Transportation Secretary Ray LaHood has proposed taxing drivers based on mileage, rather than gas consumption, to finance road maintenance. But White House Press Secretary Robert Gibbs has said such a tax is not and will not be the policy of the Obama administration.
Thats a relief. This proposal threatens the privacy of drivers. It would likely mean putting a GPS device in every car. Once the government tracks your movement for tax purposes, we are on the path to total surveillance. Even Sen. Barbara Boxer, D-Calif., worries about a Big Brother system tracking your every move, though she also has called the mileage tax a brilliant idea.
The National Surface Transportation Financing Commission proposes raising gas taxes while transitioning to a mileage tax. It says the GPS devices can and should be designed to fully protect . . . privacy. This is a typical promise, but government is hardly known for never abusing personal information.
Some environmentalists think the mileage tax would reduce driving and pollution. But it would actually encourage gas guzzling by reducing the price per gallon. To compensate, some propose a higher tax on cars with worse mileage. But this would effectively mean both a consumption tax as well as a new invasion of privacy.
Some argue a flat mileage tax would be fairer. Why should drivers pay based on fuel, rather than how far they drive? Would a mileage tax not better reflect how the free market would price road use?

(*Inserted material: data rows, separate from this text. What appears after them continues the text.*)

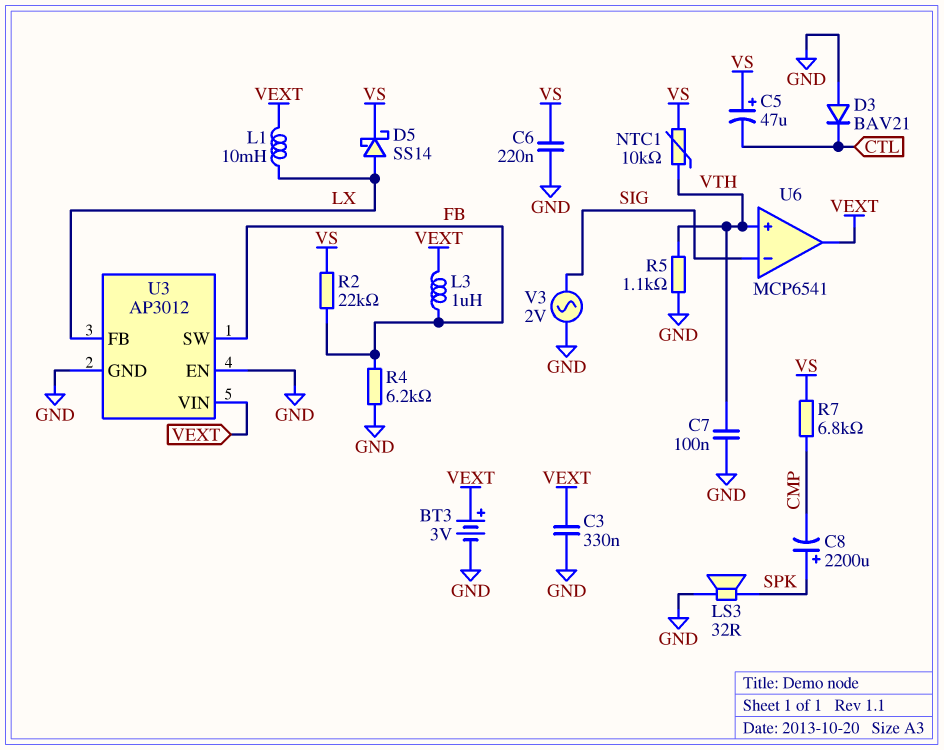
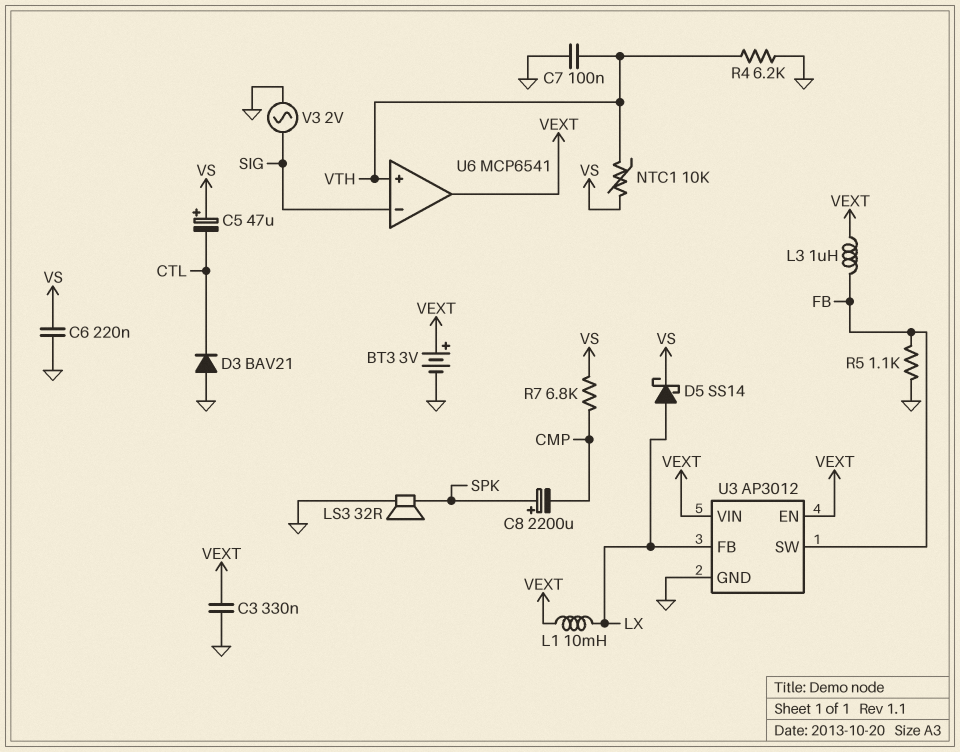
R2: 22k (FB, VS) -> none
R4: 6.2k (FB, GND) -> 6.2k (GND, VTH)
R5: 1.1k (GND, VTH) -> 1.1k (FB, GND)
U3 pin EN: GND -> VEXT

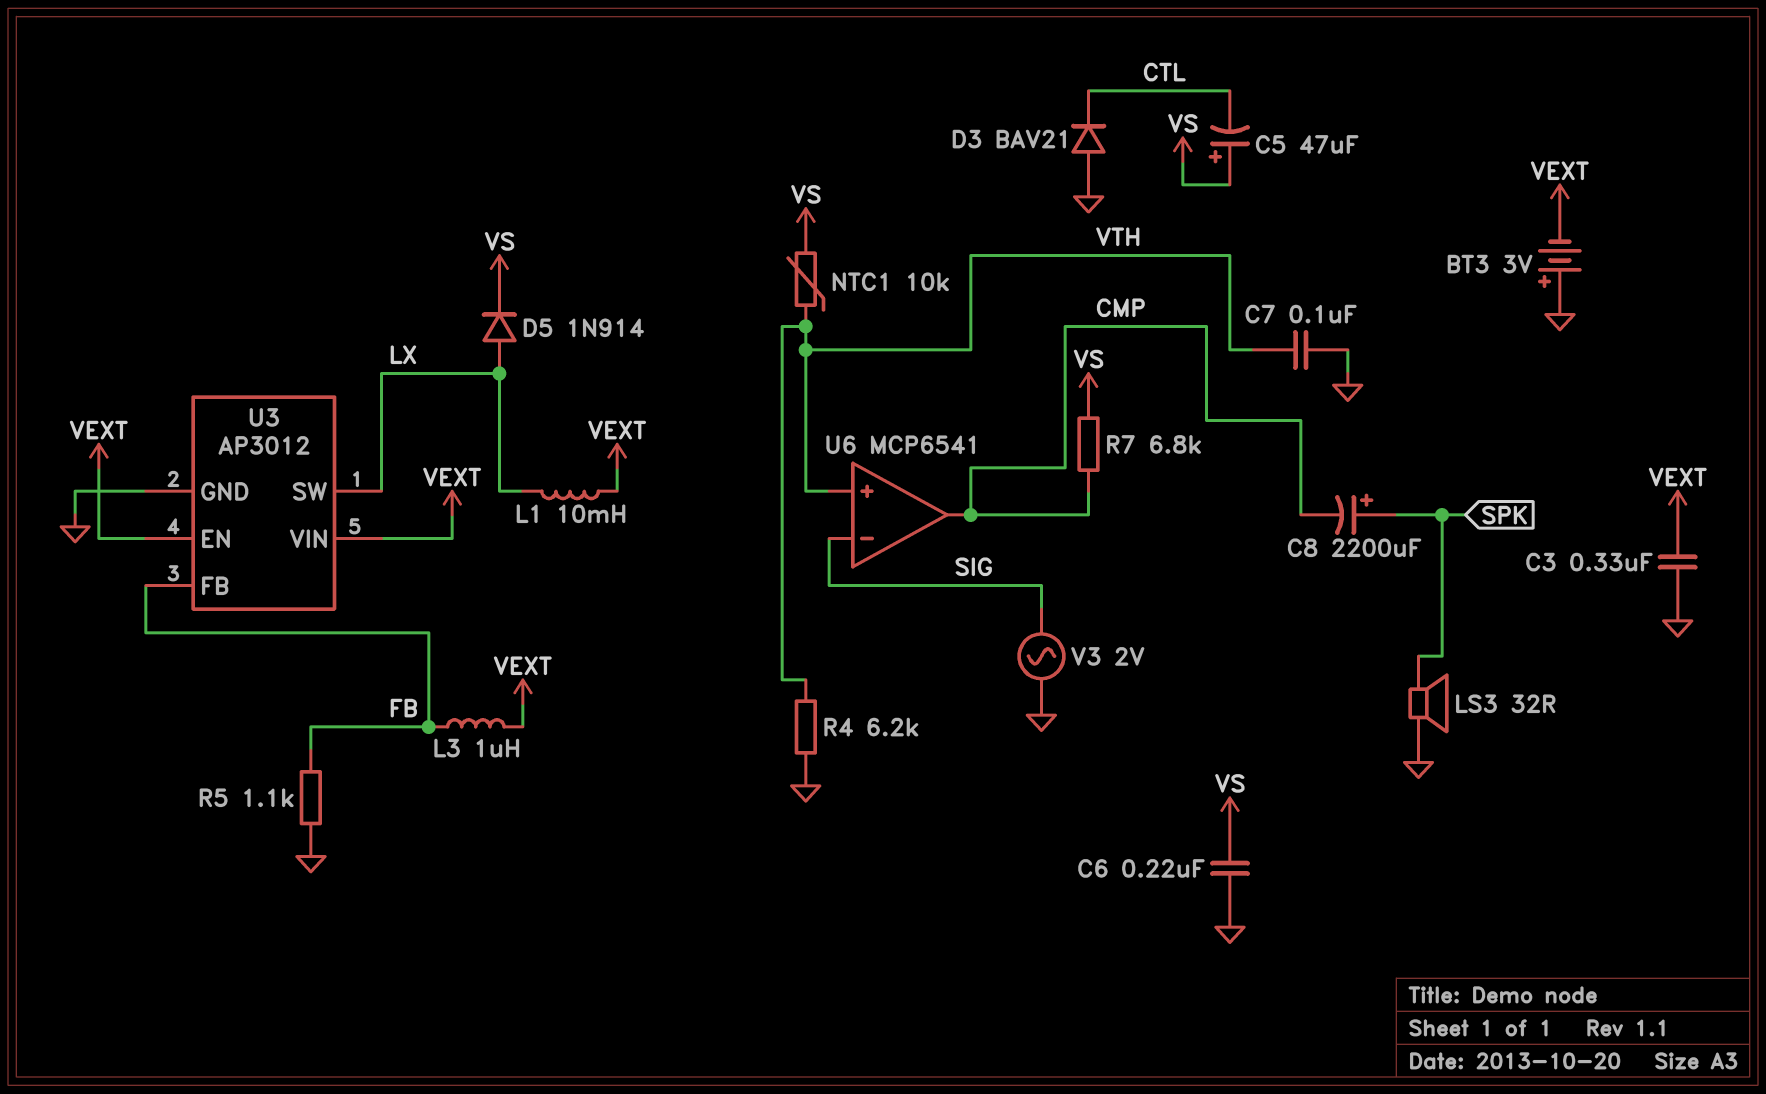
BT3: 3V (plus VEXT, minus GND) -> 3V (plus GND, minus VEXT)
D5: schottky SS14 (A LX, K VS) -> diode 1N914 (A LX, K VS)
U3 pin FB: LX -> FB
U3 pin SW: FB -> LX
U6 pin out: VEXT -> CMP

Not necessarily. It depends on which roads you frequent. Some roads are more costly than others. Why should someone who drives entirely on local roads pay the same tax as those who drive mostly on the interstate?
What if your vehicle is twice as heavy as others, causing more wear and tear on the roads? If government planners try to compensate for such factors, the system would become even more invasive and arbitrary.
A free market in road maintenance would seek ways to charge you based on your actual use with minimum invasiveness.
The government, however, cannot mimic the market. It can only distort it. Being a monopoly and the enforcer of laws it routinely violates itself, government cannot perform economic calculation like the market and cannot be trusted with knowing how far we drive or where we go.
Instead of a federal mileage tax or higher national gas taxes, the feds should butt out. Half the roads in the 19th century were built without taxation. Washington assumed its current dominant role under President Dwight D. Eisenhower. Within a couple of years, the interstate highway system morphed into something far more expensive, disruptive and poorly planned than Eisenhower had ever intended.
Roads built and maintained by local communities and private companies would have an incentive to provide faster and safer transit, at a fairer and more affordable price.
How would the public respond if 40,000 Americans, or even a fraction of that number, died every year on private roads? The private firms would be vilified. Outraged politicians and journalists would demand hearings, taxes and regulation.
That so many Americans die every year on government roads is simply accepted as a fact of modern life. Boxer points to the 2007 Minneapolis bridge collapse that killed thirteen people as a reason for more government spending on roads. But no one would react to such a tragedy on a private road as a reason to give the company maintaining the road more money and power.
The transportation secretary proposes a bad idea. Americans should not surrender more of their personal information to Washington and the expanding U.S. surveillance state.